1.Weizen als Grundnahrungsmittel
Weizen ist nach Mais das zweithäufigste angebaute Getreide weltweit. Während Mais nur selten Unverträglichkeiten verursacht, gehört Weizen zu den Hauptauslösern – auch schon im Kindesalter. Für Betroffene bedeutet dies eine große Umstellung im Speiseplan, da Weizen in unserer Kultur zu den wichtigsten Grundnahrungsmitteln zählt.
2. Was macht Weizen so komplex?
Die Proteine im Getreide lassen sich in verschiedene Gruppen einteilen: Albumine, Globuline und Glutene.
- Albumine und Globuline finden sich in der Randschicht des Korns.
- Glutene befinden sich im Mehlkörper, also im Inneren des Korns.
Das Gluten selbst – besser bekannt als Klebereiweiß – setzt sich aus Gliadinen und Gluteninen zusammen. Es kommt in vielen Getreidesorten wie Weizen, Dinkel, Kamut, Triticale, Roggen, Gerste und Hafer vor. Dabei unterscheidet sich die Zusammensetzung von Sorte zu Sorte.
3. Prolamine und ihre Wirkung auf den Darm
Bestimmte Getreideeiweiße, die sogenannten Prolamine, können die Darmbarriere schwächen, indem sie die „tight junctions“ – die Zellverbindungen in der Darmschleimhaut – öffnen.
Beispiele:
- Gliadin in Weizen, Dinkel, Emmer, Kamut, Einkorn und Grünkern
- Secalin in Roggen (weizenähnlich)
- Hordein in Gerste
- Avenin in Hafer (geringe Ähnlichkeit, aber Kontaminationsrisiko)
- Zein in Mais (ohne Gliadin, aber teils immunogen)
- Orzyn in Reis und Kafirin in Hirse
Prolamine sind für unseren Körper schwer vollständig abbaubar. Dabei entstehen Glucopeptide, zu denen auch das sogenannte Gliadinomorphin gehört.

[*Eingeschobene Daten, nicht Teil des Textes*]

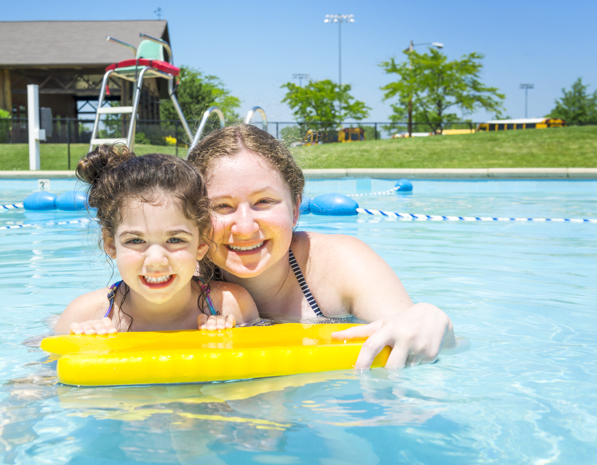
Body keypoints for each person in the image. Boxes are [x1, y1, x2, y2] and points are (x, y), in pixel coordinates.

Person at [187, 125, 456, 369]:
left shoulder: (339, 263)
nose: (245, 227)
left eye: (264, 201)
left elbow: (414, 335)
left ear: (295, 209)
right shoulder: (182, 274)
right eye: (221, 206)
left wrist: (428, 319)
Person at [54, 145, 258, 335]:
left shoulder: (231, 307)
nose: (156, 260)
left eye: (175, 240)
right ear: (110, 243)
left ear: (202, 242)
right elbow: (43, 372)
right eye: (135, 241)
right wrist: (83, 348)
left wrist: (230, 339)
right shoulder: (84, 315)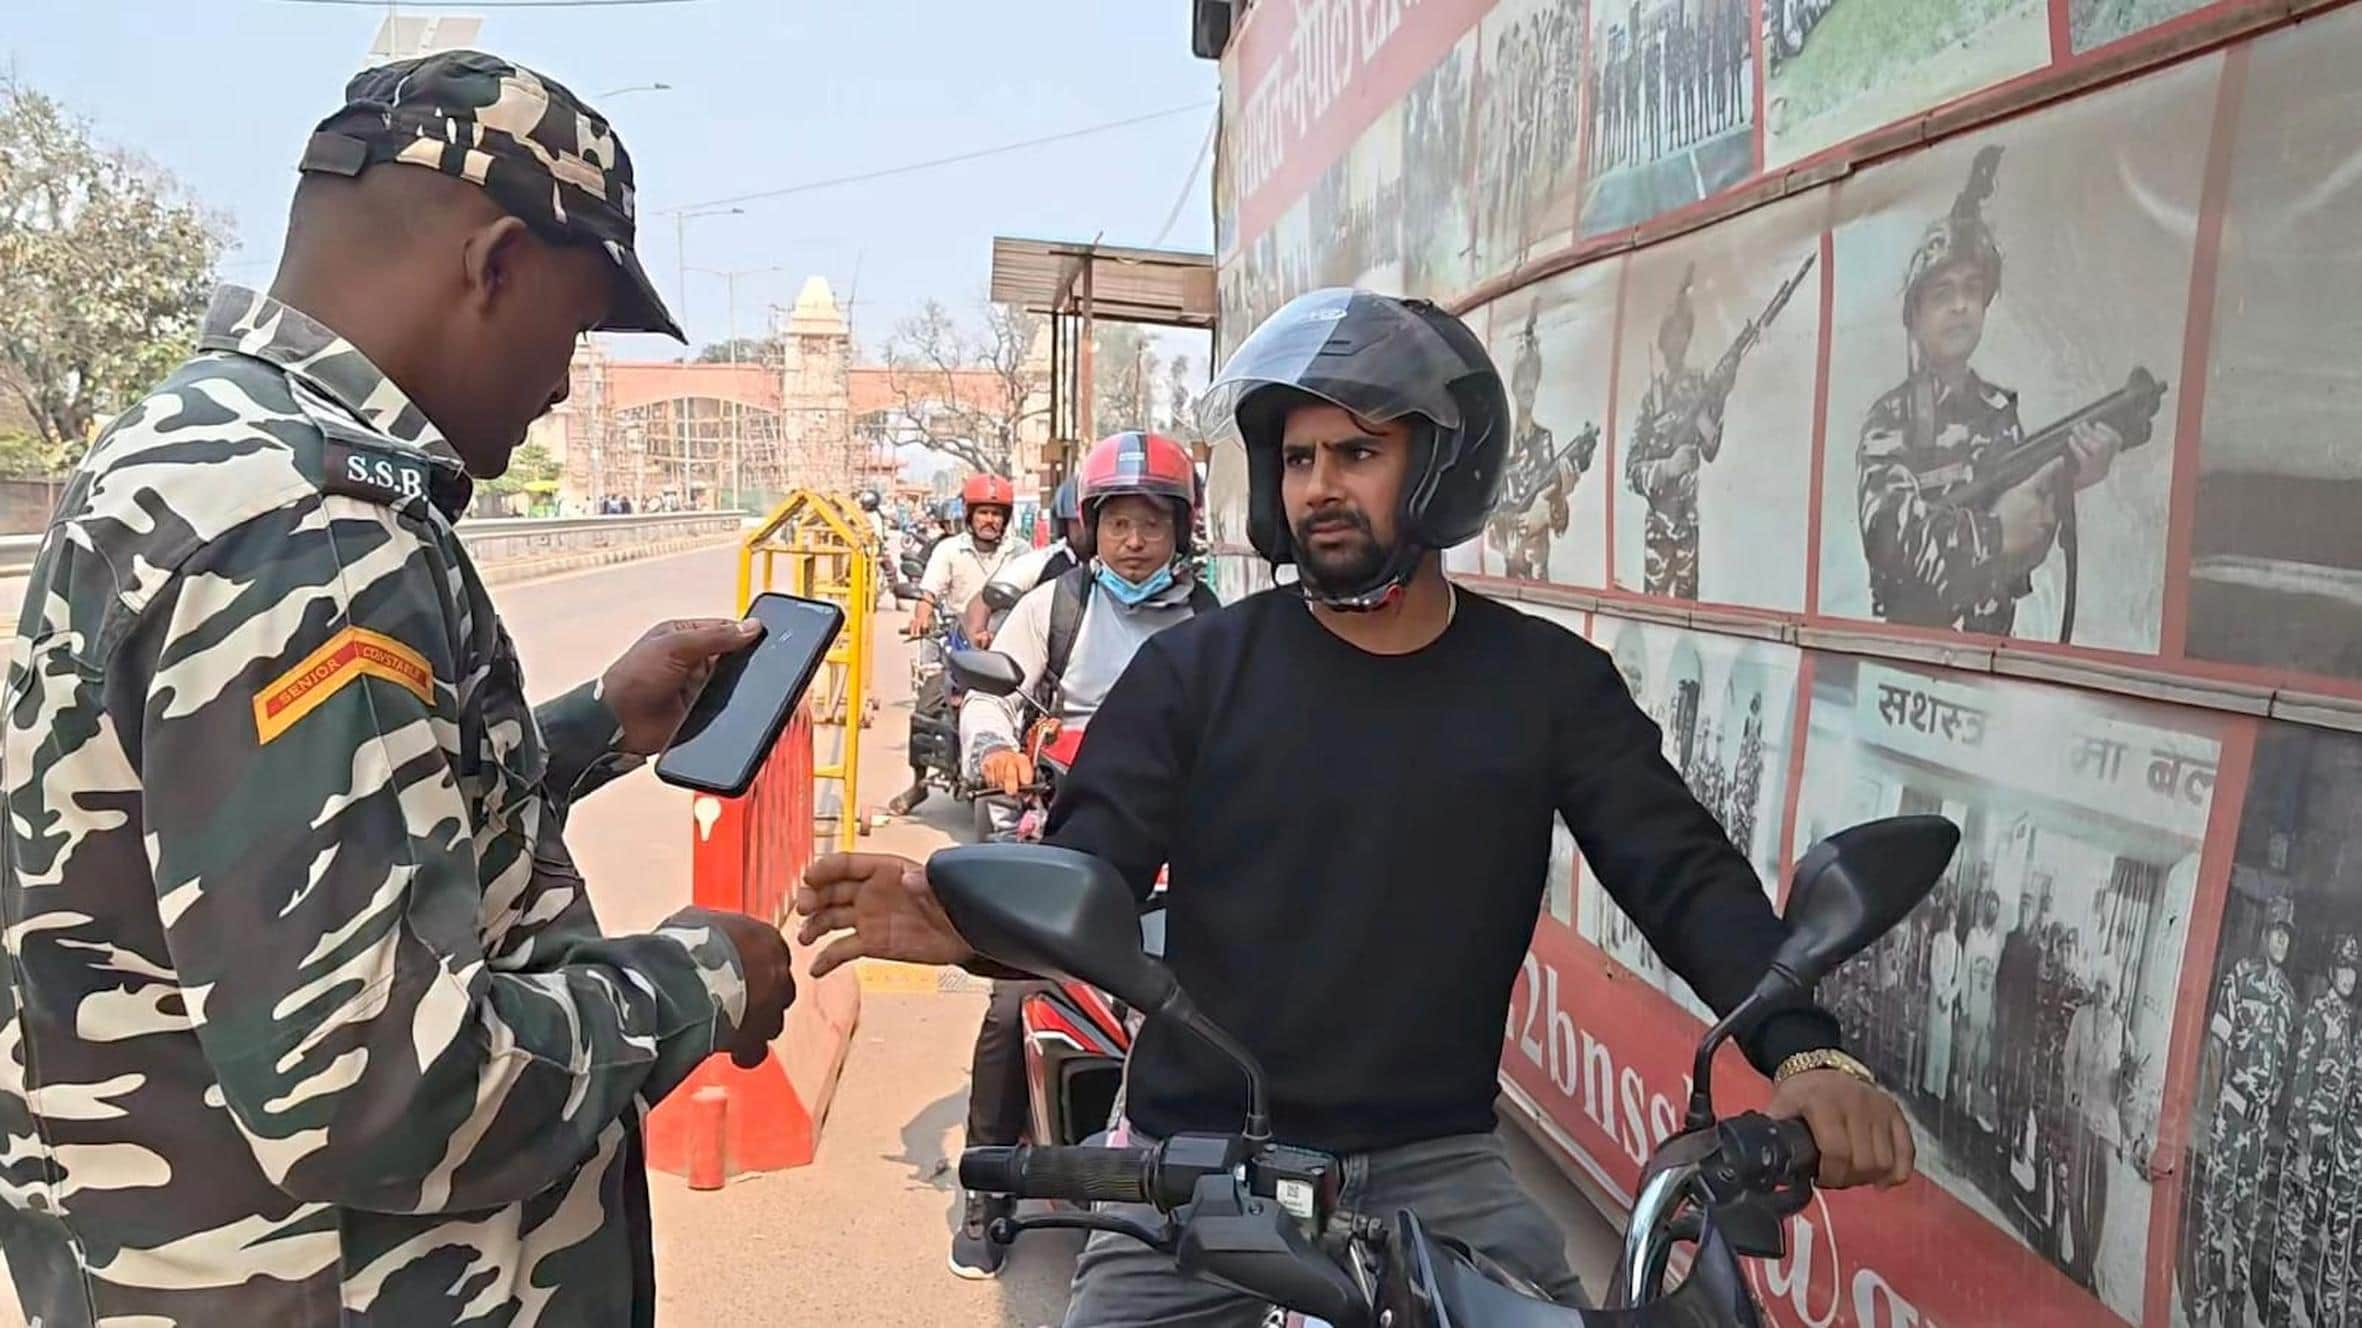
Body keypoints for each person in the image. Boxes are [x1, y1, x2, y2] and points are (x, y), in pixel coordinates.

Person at [798, 288, 1916, 1326]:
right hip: (1202, 1157)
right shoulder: (1197, 672)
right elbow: (1088, 872)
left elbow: (1680, 871)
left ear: (1441, 468)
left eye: (1358, 453)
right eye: (1299, 459)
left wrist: (1805, 1053)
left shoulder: (1546, 687)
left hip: (1438, 1163)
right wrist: (968, 921)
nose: (1319, 486)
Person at [0, 52, 798, 1327]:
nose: (563, 382)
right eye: (575, 331)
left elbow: (258, 834)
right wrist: (701, 981)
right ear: (496, 266)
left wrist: (597, 725)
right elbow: (378, 1081)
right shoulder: (312, 530)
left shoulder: (204, 444)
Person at [947, 430, 1220, 1279]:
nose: (1134, 542)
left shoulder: (1212, 622)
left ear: (1182, 530)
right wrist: (996, 748)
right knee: (1010, 999)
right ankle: (988, 1185)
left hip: (1181, 842)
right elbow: (989, 694)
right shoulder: (1053, 609)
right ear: (1090, 527)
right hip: (1065, 829)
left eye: (1153, 524)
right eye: (1118, 523)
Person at [1856, 144, 2128, 638]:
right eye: (1942, 294)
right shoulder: (1891, 419)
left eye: (1972, 290)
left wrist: (2068, 481)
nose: (1960, 306)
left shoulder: (1997, 411)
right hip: (1911, 658)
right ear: (1915, 317)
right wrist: (1996, 533)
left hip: (1991, 651)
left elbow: (2025, 542)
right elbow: (1889, 542)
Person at [2190, 897, 2298, 1328]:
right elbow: (2216, 1047)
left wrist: (2268, 1113)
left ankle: (2233, 1305)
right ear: (2264, 933)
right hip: (2231, 1115)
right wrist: (2220, 1105)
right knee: (2215, 1211)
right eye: (2276, 932)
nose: (2281, 941)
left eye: (2287, 935)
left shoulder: (2288, 999)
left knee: (2247, 1222)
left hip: (2259, 1129)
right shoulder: (2240, 977)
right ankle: (2204, 1298)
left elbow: (2283, 1070)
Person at [891, 474, 1020, 816]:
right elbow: (929, 592)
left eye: (997, 514)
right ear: (970, 516)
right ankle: (919, 784)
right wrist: (922, 615)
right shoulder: (949, 549)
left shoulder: (1020, 552)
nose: (990, 520)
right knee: (928, 703)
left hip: (1010, 641)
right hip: (960, 642)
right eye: (983, 513)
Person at [2267, 934, 2356, 1326]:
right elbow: (2301, 1087)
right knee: (2291, 1229)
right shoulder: (2320, 1013)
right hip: (2307, 1143)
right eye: (2343, 968)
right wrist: (2301, 1149)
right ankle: (2277, 1311)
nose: (2348, 977)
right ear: (2332, 970)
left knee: (2310, 1233)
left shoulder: (2347, 1022)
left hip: (2328, 1152)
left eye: (2353, 970)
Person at [963, 474, 1092, 650]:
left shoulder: (1126, 572)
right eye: (1079, 522)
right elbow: (983, 599)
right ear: (1064, 524)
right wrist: (979, 637)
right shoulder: (1045, 561)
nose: (1089, 530)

4. Exorphine – wenn Gluten mehr macht als satt
Während der Verdauung können aus Gluten bioaktive Peptide entstehen, sogenannte Exorphine (z. B. Gliadorphin). Diese binden an Opioidrezeptoren im Körper und können:
- Verhalten beeinflussen
- Heißhunger auslösen
- die körpereigene Morphinproduktion stimulieren
Erhöhte Spiegel solcher Peptide wurden im Urin von Patienten mit Schizophrenie, Depression, Autismus und ADHS nachgewiesen.
5. Krankheitsbilder mit möglichem Glutenbezug
Gluten und verwandte Stoffe werden mit einer Vielzahl von Erkrankungen in Verbindung gebracht:
- Autoimmunerkrankungen
- Zöliakie, Morbus Bechterew, Rheumatoide Arthritis, Psoriasis, Multiple Sklerose, Lupus erythematodes, Typ-1-Diabetes u. a.
- Krebsformen
- Erkrankungen des Nervensystems
- Polyneuropathie, Schizophrenie, Depression, Autismus, ADHS
- Sonstige Erkrankungen
- Typ-2-Diabetes, Schwangerschaftsdiabetes, Leberzirrhose, Bluthochdruck, Asthma, atopische Dermatitis, Schlafapnoe, chronische Urtikaria und mehr
6. Weitere „Öffner“ der Darmschleimhaut
Neben den Prolaminen gibt es noch weitere Substanzen, die die Darmbarriere beeinträchtigen können:
- Saponine
- Namensgeber ist das Wort „Seife“ – sie wirken schäumend, antimikrobiell und insektizid.
- Kommen vor allem in Soja (Bohnen, Milch, Tofu, Tempeh), Proteinpulvern, Kartoffeln, grünen Tomaten, Auberginen, Linsen, Alfalfasprossen und Quinoa vor.
- Bei Säugetieren können sie die Darmwand schädigen.
- Lectine
- Pflanzeneigene Schutzstoffe, die in allen Pflanzen vorkommen.
- Viele sind nützlich, doch die in Hülsenfrüchten und Getreide können die Darmbarriere zerstören und Entzündungen fördern.